You can burn out even if you enjoyed what you were doing. What he is doing sounds unhealthy and unsustainable.

Trouble is when you start down that path you don't feel like you're going to burn yourself out because it feels good - at the start. Especially at his age where they think they know everything.

He's just going to overload his brain. Mini breaks for a song are not rest breaks. 40 hours per week on top of school is far too much.

If he doesn't want to do cricket that's fine, but he needs to have days and evenings where he does things that aren't mentally taxing and aren't related to his studies. Otherwise he's just draining himself without any recovery or replenishment.

YouOKHun · 24/02/2024 19:58

@TunnocksOrDeath I thought Oxbridge was more interested in the super curricular rather than the extra curricular? I have wondered if this is a recent emphasis due to widening access, given that the extra curricular may be less possible for some (don’t know).

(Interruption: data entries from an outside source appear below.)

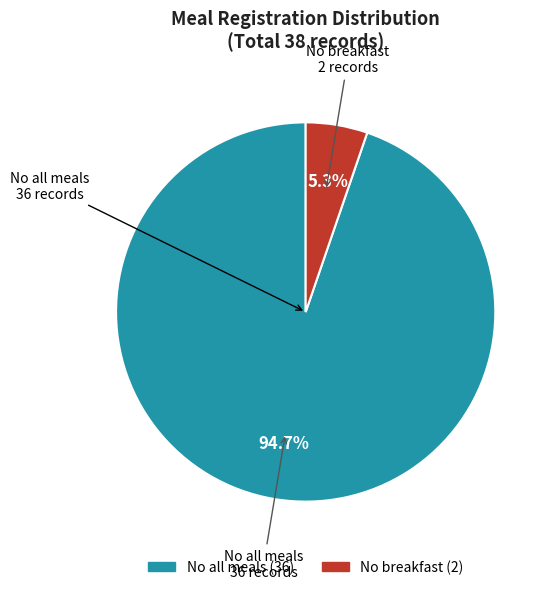

Is there any slice that represents more than half of the pie?

Yes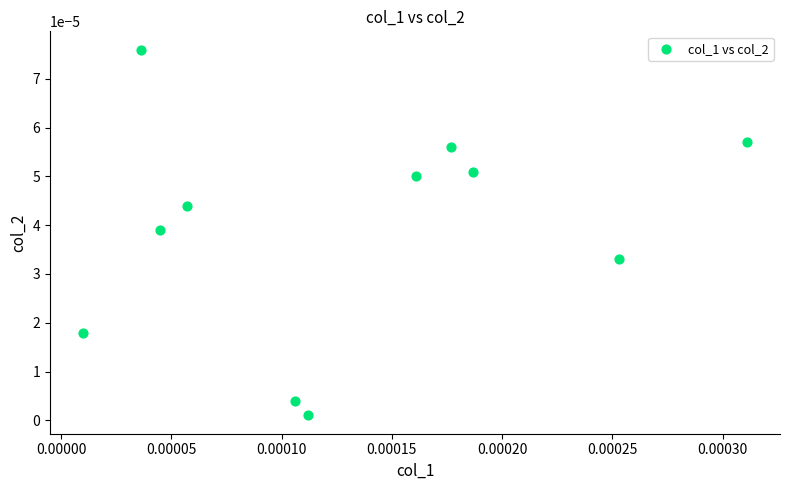

How many data points are displayed?

11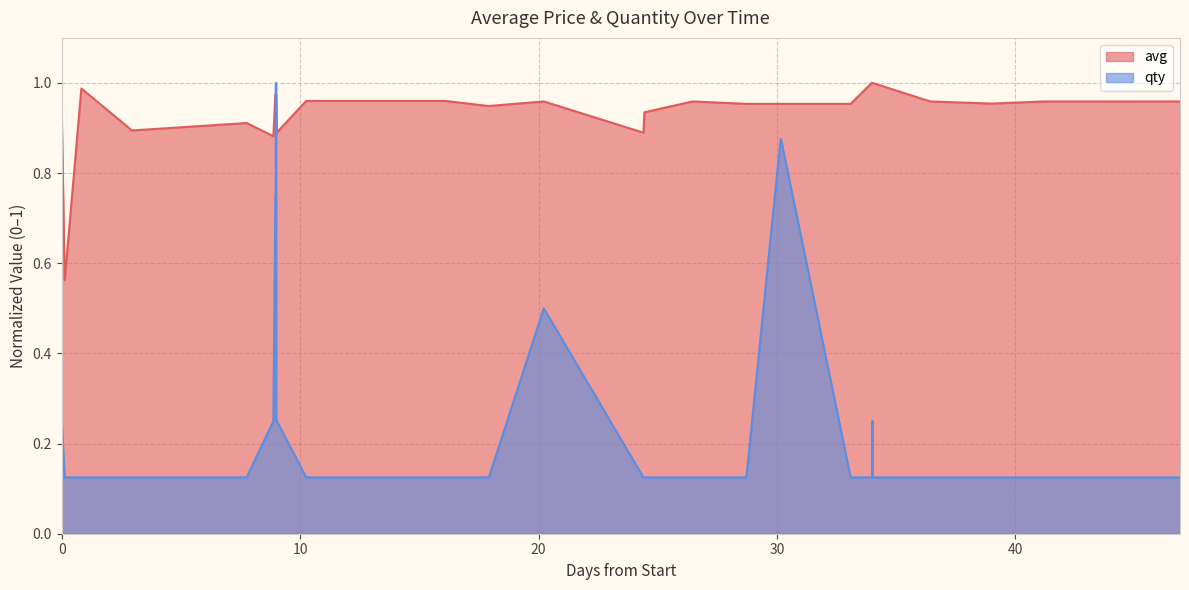

Which series has the largest total across all categories?

avg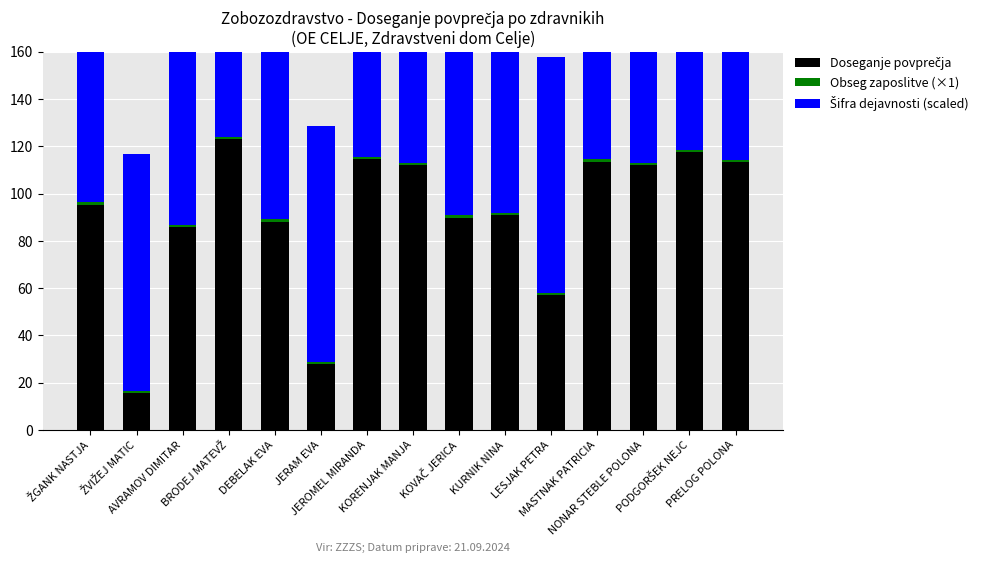

What is the label of the 11th bar from the left?

LESJAK PETRA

@pinotmore I don’t know if you have come across this Oxford politics tutor from Jesus College Oxford? He does some great videos about the Oxbridge process. He has a very sensible approach and was himself rejected from Cambridge and went on to have a great time at Bristol University. He has various videos about what they’re looking for and myth busting etc.

Oxford REJECTION! Academic reveals the TRUTH... speaking from very personal experience!

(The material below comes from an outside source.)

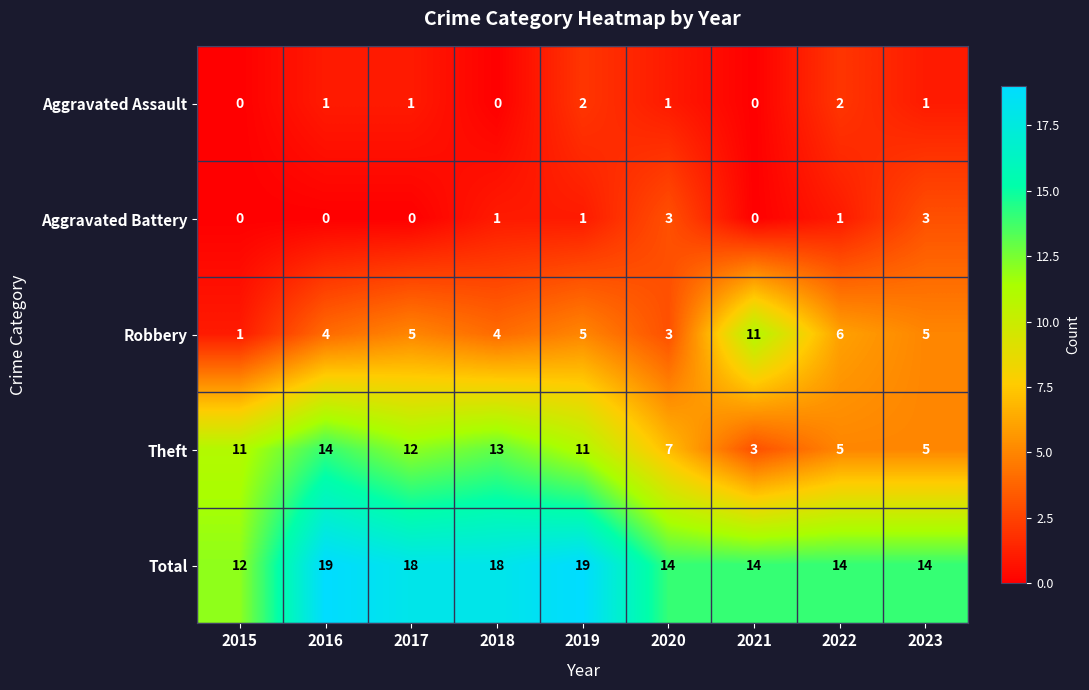

The value of Aggravated Battery at 2022 is 1. True or false?

True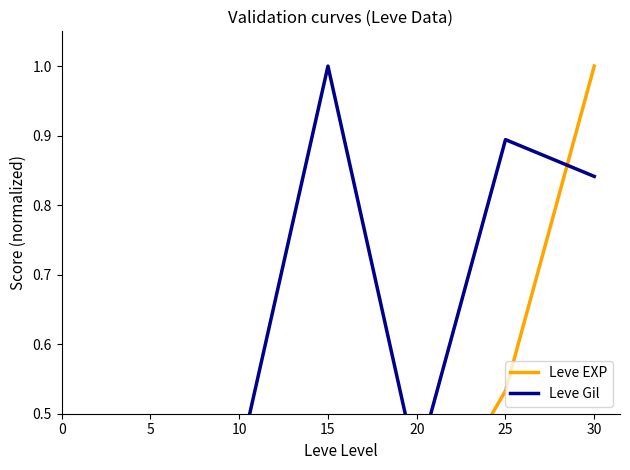

Between 10 and 15, which series saw the biggest shift?

Leve Gil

In this video, I explain why it does not matter if you are rejected by universities like @oxforduniversity, as it will only change you if you allow it to.I m...

https://youtu.be/fIjDn2mEc0E?si=hWGAzxDPP3U_IS9j

CheerfulBardo · 24/02/2024 20:03

TunnocksOrDeath · 24/02/2024 19:36

Actually a lot of universities do. My school used to get about 1/4 to 1/3 of the a-level students into oxbridge every year, and the one thing drummed into us from age 11 was "everyone who is applying will be predicted top grades - you need to be doing a variety of extra-curricular stuff to stand out".

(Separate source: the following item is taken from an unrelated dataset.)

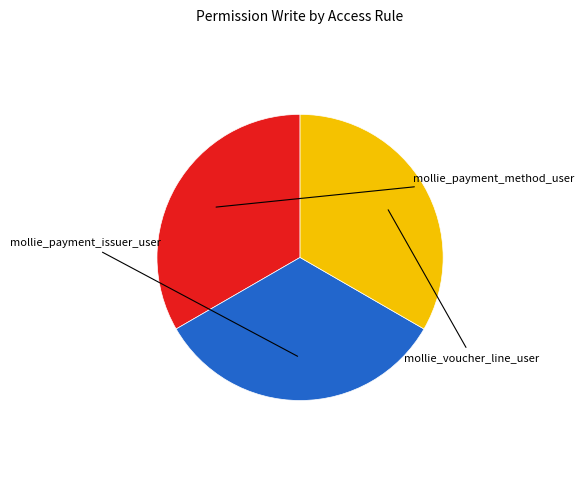

Is there a majority slice in this chart?

No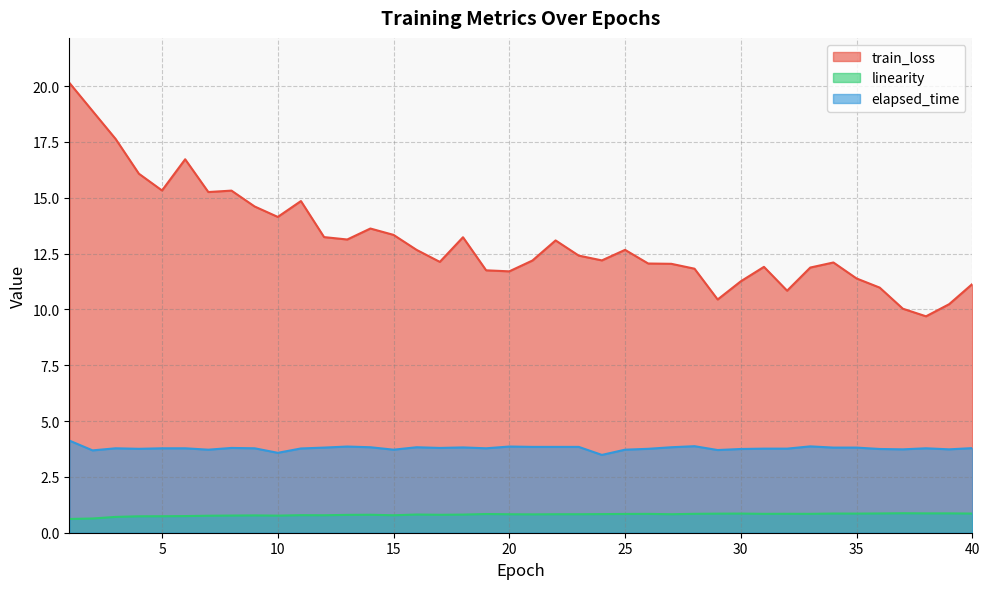

At which category does train_loss reach its first local valley?

5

I used to sit in on Admissions when I was an Oxford JRF in the early 2000s and I can assure you no one had the remotest interest in your hobbies. Which have zero impact on whether you’re very, very good at your subject and have the right kind of mind to benefit from the style of teaching Oxford.

Panicmode1 · 24/02/2024 20:23

He sounds very similar to my DS - now at Cambridge studying engineering. He loved his A level subjects and studying ..there was a presentation from a Cambridge admissions tutor at his school when he was in Y11 who said that they only care about your passion for the subject, and your supercurricular interests, not extra curricular ones (esp for STEM) and I think he took it to heart.

(He did see friends, swum and went to the gym but he spent most of his free time (happily) studying; which is what he does at C now - the workload and pressure is way more intense than A levels!!)

GetWhatYouWant · 24/02/2024 20:24

It sounds like my son at the same age who has gone on to have a very successful career and a happy marriage and normal life with friends and hobbies. He was always focussed and ambitious and at school studied like that because he knew that was the way to get him hopefully where he wanted to go.
He did exercise and have hobbies eg went to the gym, went cycling and had a girlfriend, but studying came first, he definitely wouldn't have spent a weekend playing cricket for example, he did sports that could be done for an hour not hours.
Some kind of exercise is important, even a walk for half an hour, just keep an eye on him and get him to talk about how he's feeling. If he's not much of a talker I used to find a car journey helpful as if you sit side by side you can talk without eye contact which can help teens say things they'd rather not look you in the eye and say.
A certain amount of feeling stressed is normal, it's what happens in university and will happen if he works in the type of job an intelligent and ambitious person is likely to choose, but make sure he's got the mental tools to deal with that. Sometimes I think these days people are led to believe that any amount of stress in life is wrong so they end up not being able to deal with it as a normal part of life.
He sounds like he is focussed, ambitious and intelligent, all traits which will enable him to go far in life.